## Entries provided
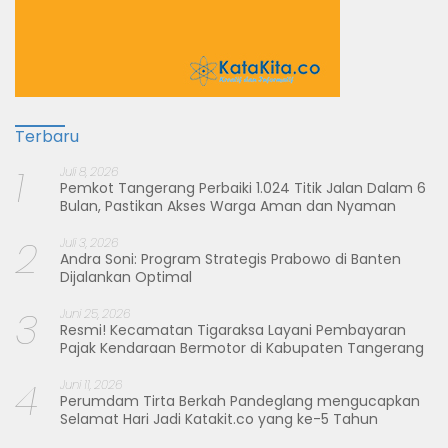
Terbaru
1
Juli 8, 2026
Pemkot Tangerang Perbaiki 1.024 Titik Jalan Dalam 6
Bulan, Pastikan Akses Warga Aman dan Nyaman
2
Juli 3, 2026
Andra Soni: Program Strategis Prabowo di Banten
Dijalankan Optimal
3
Juni 25, 2026
Resmi! Kecamatan Tigaraksa Layani Pembayaran
Pajak Kendaraan Bermotor di Kabupaten Tangerang
4
Juni 11, 2026
Perumdam Tirta Berkah Pandeglang mengucapkan
Selamat Hari Jadi Katakit.co yang ke-5 Tahun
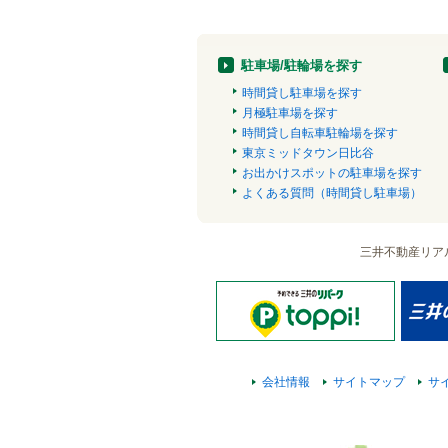
駐車場/駐輪場を探す
時間貸し駐車場を探す
月極駐車場を探す
時間貸し自転車駐輪場を探す
東京ミッドタウン日比谷
お出かけスポットの駐車場を探す
よくある質問（時間貸し駐車場）
三井不動産リア
会社情報
サイトマップ
サ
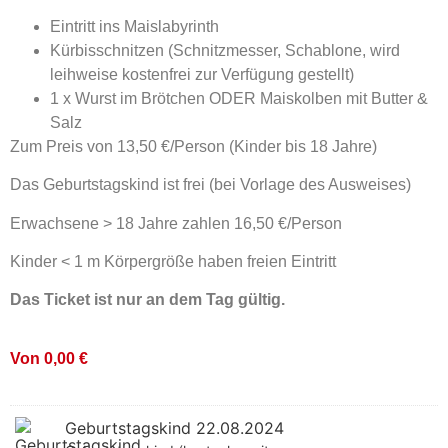
Eintritt ins Maislabyrinth
Kürbisschnitzen (Schnitzmesser, Schablone, wird
leihweise kostenfrei zur Verfügung gestellt)
1 x Wurst im Brötchen ODER Maiskolben mit Butter &
Salz
Zum Preis von 13,50 €/Person (Kinder bis 18 Jahre)
Das Geburtstagskind ist frei (bei Vorlage des Ausweises)
Erwachsene > 18 Jahre zahlen 16,50 €/Person
Kinder < 1 m Körpergröße haben freien Eintritt
Das Ticket ist nur an dem Tag gültig.
Von
0,00
€
Geburtstagskind 22.08.2024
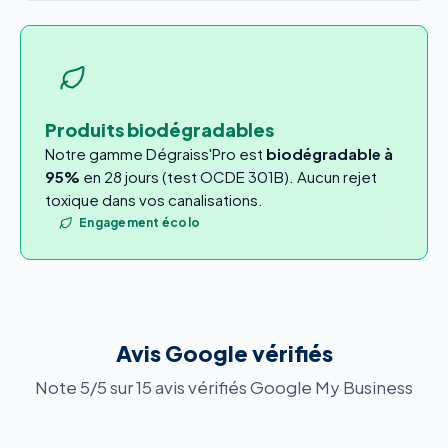
Produits biodégradables
Notre gamme Dégraiss'Pro est
biodégradable à
95%
en 28 jours (test OCDE 301B). Aucun rejet
toxique dans vos canalisations.
Engagement écolo
Avis Google vérifiés
Note 5/5 sur 15 avis vérifiés Google My Business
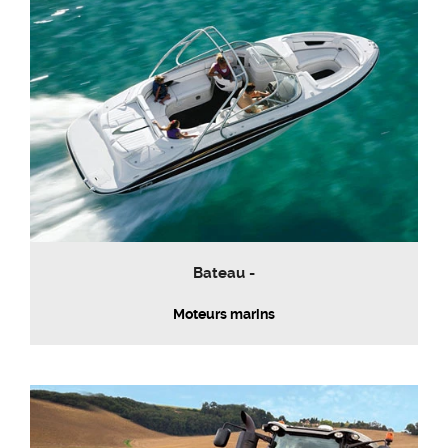
Bateau -
Moteurs marins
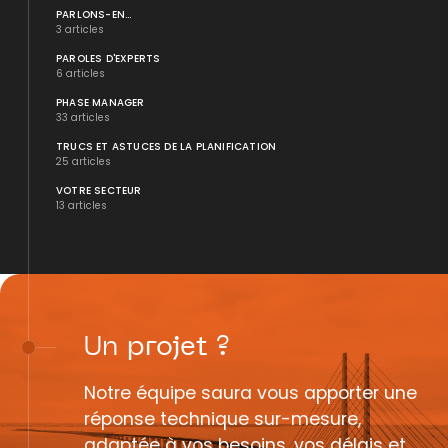
PARLONS-EN...
3 articles
PAROLES D'EXPERTS
6 articles
PHASE MANAGER
33 articles
TRUCS ET ASTUCES DE LA PLANIFICATION
25 articles
VOTRE SECTEUR
13 articles
Un
projet
?
Notre équipe saura vous apporter une
réponse technique sur-mesure,
adaptée à vos besoins, vos délais et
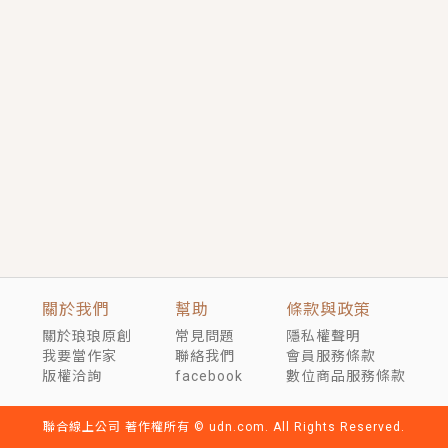
短劇原著｜《離婚後，禁欲大佬爬墻偷吻小孕妻》坊間
傳聞，顧總沒有太太、不需要情人，卻寵愛著他的私人
醫生？！
穿越｜《穿越遠古後成了野人娘子》你好，一起爬山
嗎？被男友推下山，直接穿越到遠古時代的那種......
關於我們
幫助
條款與政策
關於琅琅原創
常見問題
隱私權聲明
我要當作家
聯絡我們
會員服務條款
版權洽詢
facebook
數位商品服務條款
聯合線上公司 著作權所有 © udn.com. All Rights Reserved.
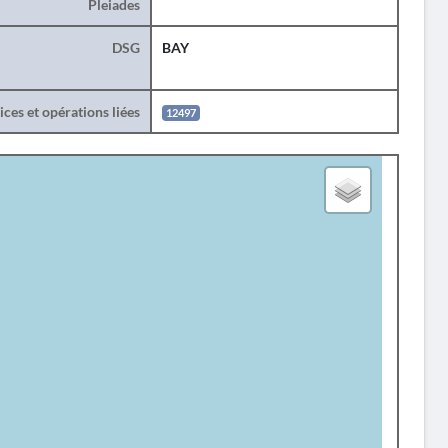
Pleiades
DSG
BAY
ces et opérations liées
12497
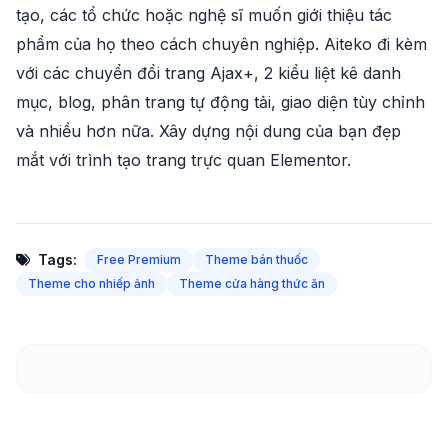
tạo, các tổ chức hoặc nghệ sĩ muốn giới thiệu tác
phẩm của họ theo cách chuyên nghiệp. Aiteko đi kèm
với các chuyển đổi trang Ajax+, 2 kiểu liệt kê danh
mục, blog, phân trang tự động tải, giao diện tùy chỉnh
và nhiều hơn nữa. Xây dựng nội dung của bạn đẹp
mắt với trình tạo trang trực quan Elementor.
Tags:
Free Premium
Theme bán thuốc
Theme cho nhiếp ảnh
Theme cửa hàng thức ăn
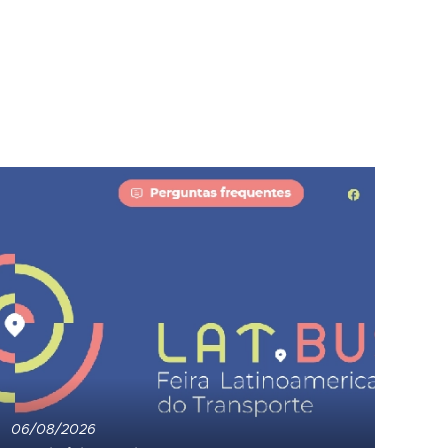
06/08/2026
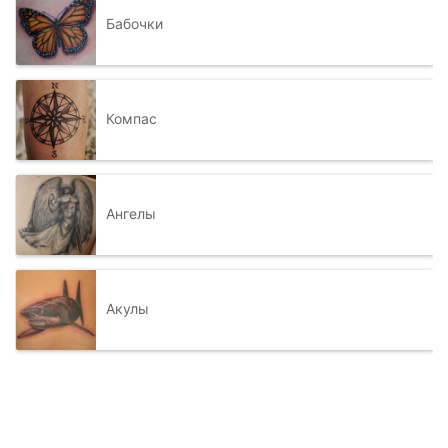
Бабочки
Компас
Ангелы
Акулы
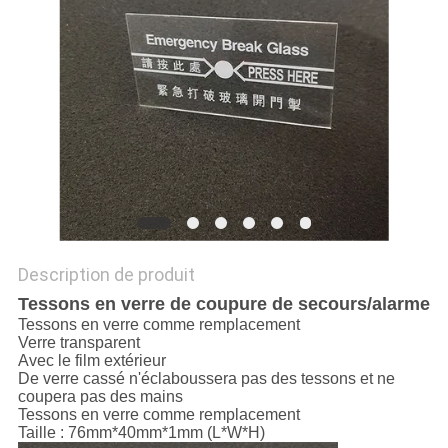
DEMANDEZ
UN
DEVIS
PLAN
DU
SITE
Description de produit
POLITIQUE
Tessons en verre de coupure de secours/alarme
EN
Tessons en verre comme remplacement
Verre transparent
MATIÈRE
Avec le film extérieur
De verre cassé n'éclaboussera pas des tessons et ne
DE
coupera pas des mains
Tessons en verre comme remplacement
PROTECTION
Taille : 76mm*40mm*1mm (L*W*H)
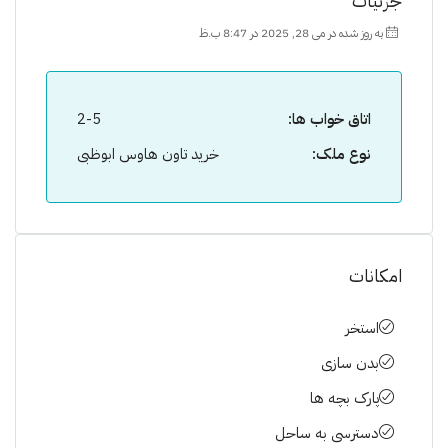
جزئیات
به روز شده در می 28, 2025 در 8:47 ب.ظ
اتاق خواب ها:
2-5
نوع ملک:
خرید تاون هاوس ابوظبی
امکانات
استخر
بدن سازی
پارک بچه ها
دسترسی به ساحل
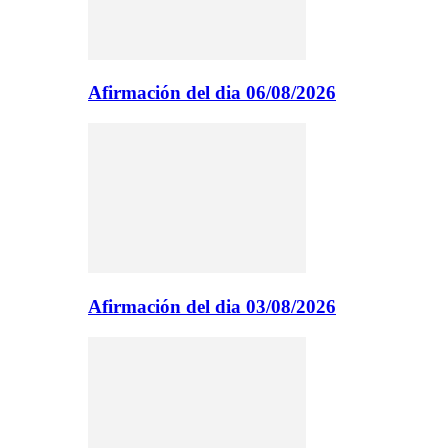
Afirmación del dia 06/08/2026
Afirmación del dia 03/08/2026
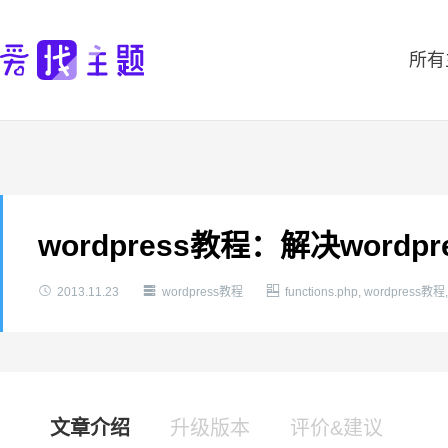
所有
wordpress教程：解决wor



2013.11.23
wordpress教程
functions.php
,
wordpress教程
文章介绍
升级版本
评价&建议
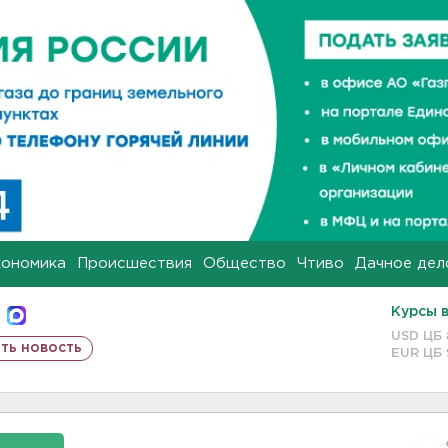
кономика
Происшествия
Общество
Чтиво
Дачное дел
Курсы 
USD ЦБ
ть новость
EUR ЦБ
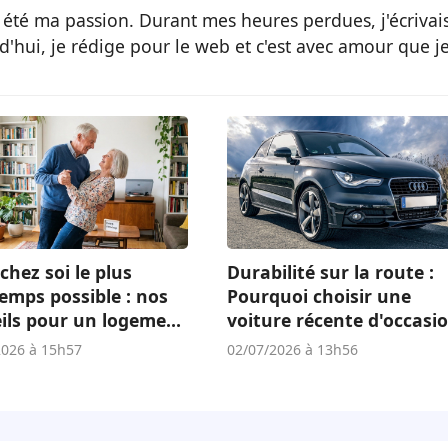
 été ma passion. Durant mes heures perdues, j'écrivai
d'hui, je rédige pour le web et c'est avec amour que j
chez soi le plus
Durabilité sur la route :
emps possible : nos
Pourquoi choisir une
ils pour un logement
voiture récente d'occasi
té
est un atout écologique 
2026 à 15h57
02/07/2026 à 13h56
économique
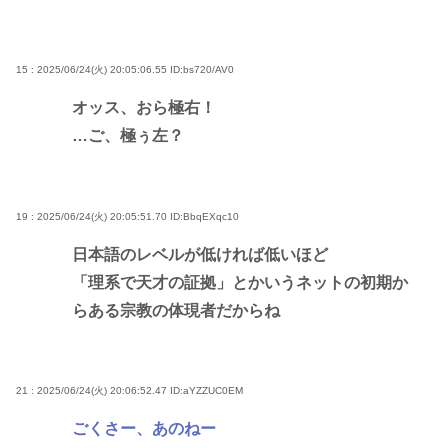
15 : 2025/06/24(火) 20:05:06.55
ID:bs720/AV0
オッス、おら極右！
…ご、極ぅ左？
19 : 2025/06/24(火) 20:05:51.70
ID:BbqEXqc10
日本語のレベルが低ければ低いほど
「理系で天才の証拠」とかいうネットの初期か
らある宗教の体現者だからね
21 : 2025/06/24(火) 20:06:52.47
ID:aYZZUC0EM
ごくさー、あのねー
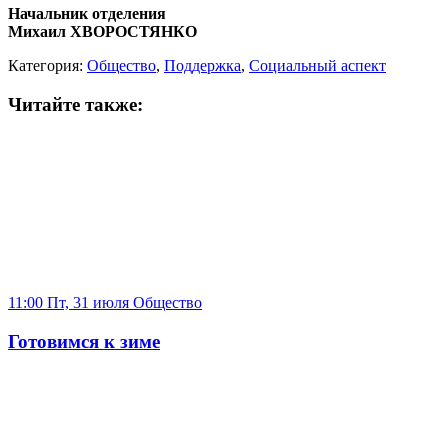
Начальник отделения
Михаил ХВОРОСТЯНКО
Категория:
Общество
,
Поддержка
,
Социальный аспект
Читайте также:
11:00 Пт, 31 июля
Общество
Готовимся к зиме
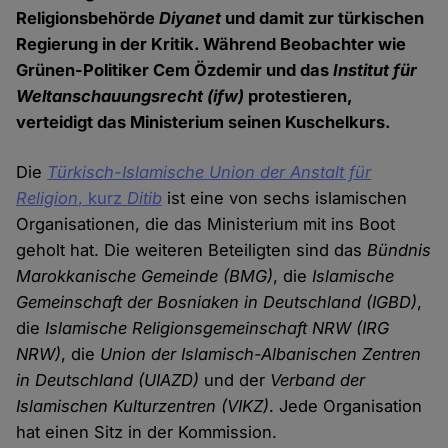
Religionsbehörde
Diyanet
und damit zur türkischen
Regierung in der Kritik. Während Beobachter wie
Grünen-Politiker Cem Özdemir und das
Institut für
Weltanschauungsrecht
(ifw)
protestieren,
verteidigt das Ministerium seinen Kuschelkurs.
Die
Türkisch-Islamische Union der Anstalt für
Religion
, kurz
Ditib
ist eine von sechs islamischen
Organisationen, die das Ministerium mit ins Boot
geholt hat. Die weiteren Beteiligten sind das
Bündnis
Marokkanische Gemeinde (BMG)
, die
Islamische
Gemeinschaft der Bosniaken in Deutschland (IGBD)
,
die
Islamische Religionsgemeinschaft NRW (IRG
NRW)
, die
Union der Islamisch-Albanischen Zentren
in Deutschland (UIAZD)
und der
Verband der
Islamischen Kulturzentren (VIKZ)
. Jede Organisation
hat einen Sitz in der Kommission.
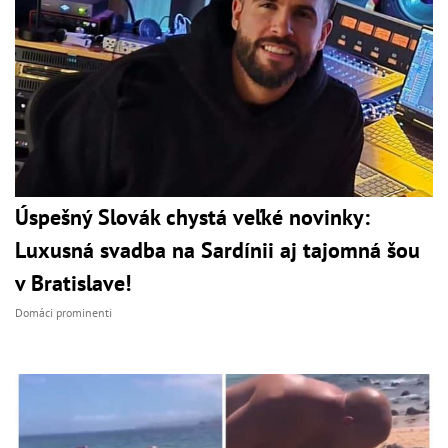
Úspešný Slovák chystá veľké novinky:
Luxusná svadba na Sardínii aj tajomná šou
v Bratislave!
Domáci prominenti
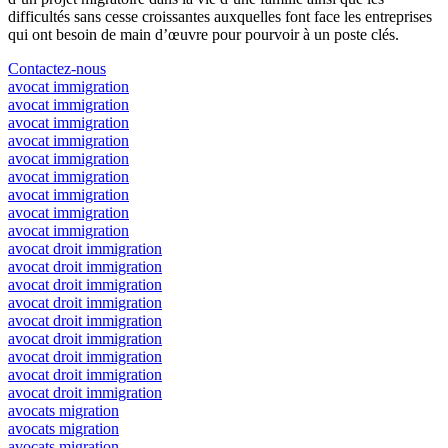
difficultés sans cesse croissantes auxquelles font face les entreprises
qui ont besoin de main d’œuvre pour pourvoir à un poste clés.
Contactez-nous
avocat immigration
avocat immigration
avocat immigration
avocat immigration
avocat immigration
avocat immigration
avocat immigration
avocat immigration
avocat immigration
avocat droit immigration
avocat droit immigration
avocat droit immigration
avocat droit immigration
avocat droit immigration
avocat droit immigration
avocat droit immigration
avocat droit immigration
avocat droit immigration
avocats migration
avocats migration
avocats migration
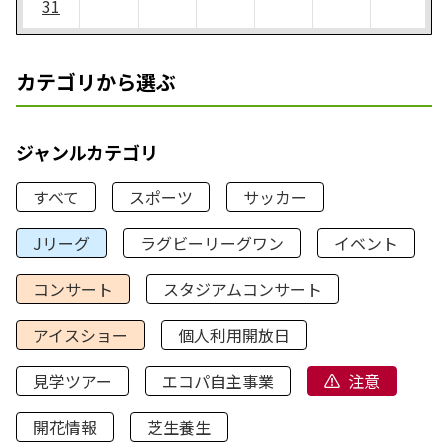
31
カテゴリから選ぶ
ジャンルカテゴリ
すべて
スポーツ
サッカー
Jリーグ
ラグビーリーグワン
イベント
コンサート
スタジアムコンサート
アイスショー
個人利用開放日
見学ツアー
エコパ自主事業
注意
開花情報
芝生養生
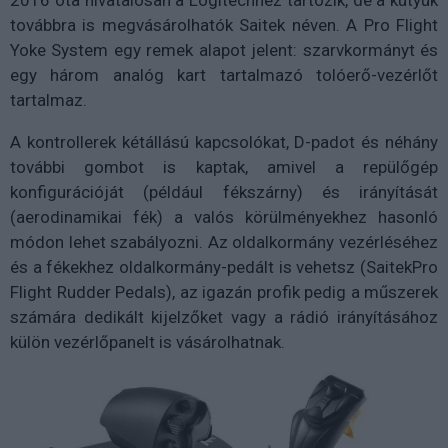
2016 óta hivatalosan a Logitechhez tartozik, de a kütyük
továbbra is megvásárolhatók Saitek néven. A Pro Flight
Yoke System egy remek alapot jelent: szarvkormányt és
egy három analóg kart tartalmazó tolóerő-vezérlőt
tartalmaz.
A kontrollerek kétállású kapcsolókat, D-padot és néhány
további gombot is kaptak, amivel a repülőgép
konfigurációját (például fékszárny) és irányítását
(aerodinamikai fék) a valós körülményekhez hasonló
módon lehet szabályozni. Az oldalkormány vezérléséhez
és a fékekhez oldalkormány-pedált is vehetsz (SaitekPro
Flight Rudder Pedals), az igazán profik pedig a műszerek
számára dedikált kijelzőket vagy a rádió irányításához
külön vezérlőpanelt is vásárolhatnak.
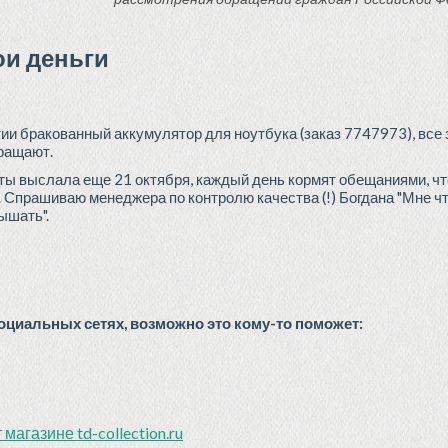
ои деньги
тии бракованный аккумулятор для ноутбука (заказ 7747973), все 
вращают.
иты выслала еще 21 октября, каждый день кормят обещаниями, что
Спрашиваю менеджера по контролю качества (!) Богдана "Мне что 
ышать".
циальных сетях, возможно это кому-то поможет:
магазине td-collection.ru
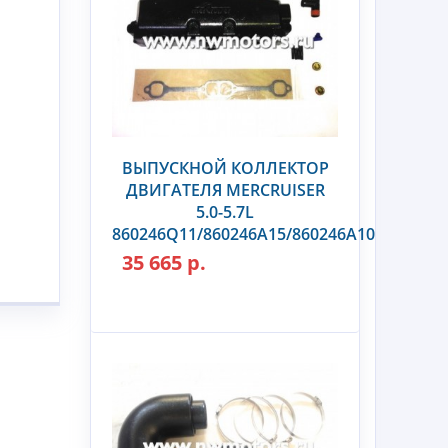
ВЫПУСКНОЙ КОЛЛЕКТОР
ДВИГАТЕЛЯ MERCRUISER
5.0-5.7L
860246Q11/860246A15/860246A10
35 665 р.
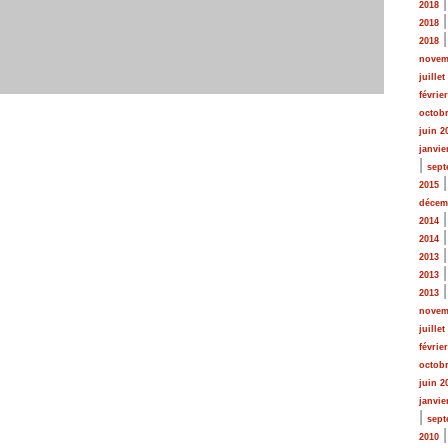
2018
2018
2018
novem
juillet
févrie
octobr
juin 2
janvie
|
sept
2015
décem
2014
2014
2013
2013
2013
novem
juillet
févrie
octobr
juin 2
janvie
|
sept
2010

## Exercise brief
The answer is to be the lines of the listing from the first through the one with "Perumdam Tirta Berkah Pandeglang mengucapkan", reproduced exactly, without any pictures.

## Answer to the exercise
Terbaru
1
Juli 8, 2026
Pemkot Tangerang Perbaiki 1.024 Titik Jalan Dalam 6
Bulan, Pastikan Akses Warga Aman dan Nyaman
2
Juli 3, 2026
Andra Soni: Program Strategis Prabowo di Banten
Dijalankan Optimal
3
Juni 25, 2026
Resmi! Kecamatan Tigaraksa Layani Pembayaran
Pajak Kendaraan Bermotor di Kabupaten Tangerang
4
Juni 11, 2026
Perumdam Tirta Berkah Pandeglang mengucapkan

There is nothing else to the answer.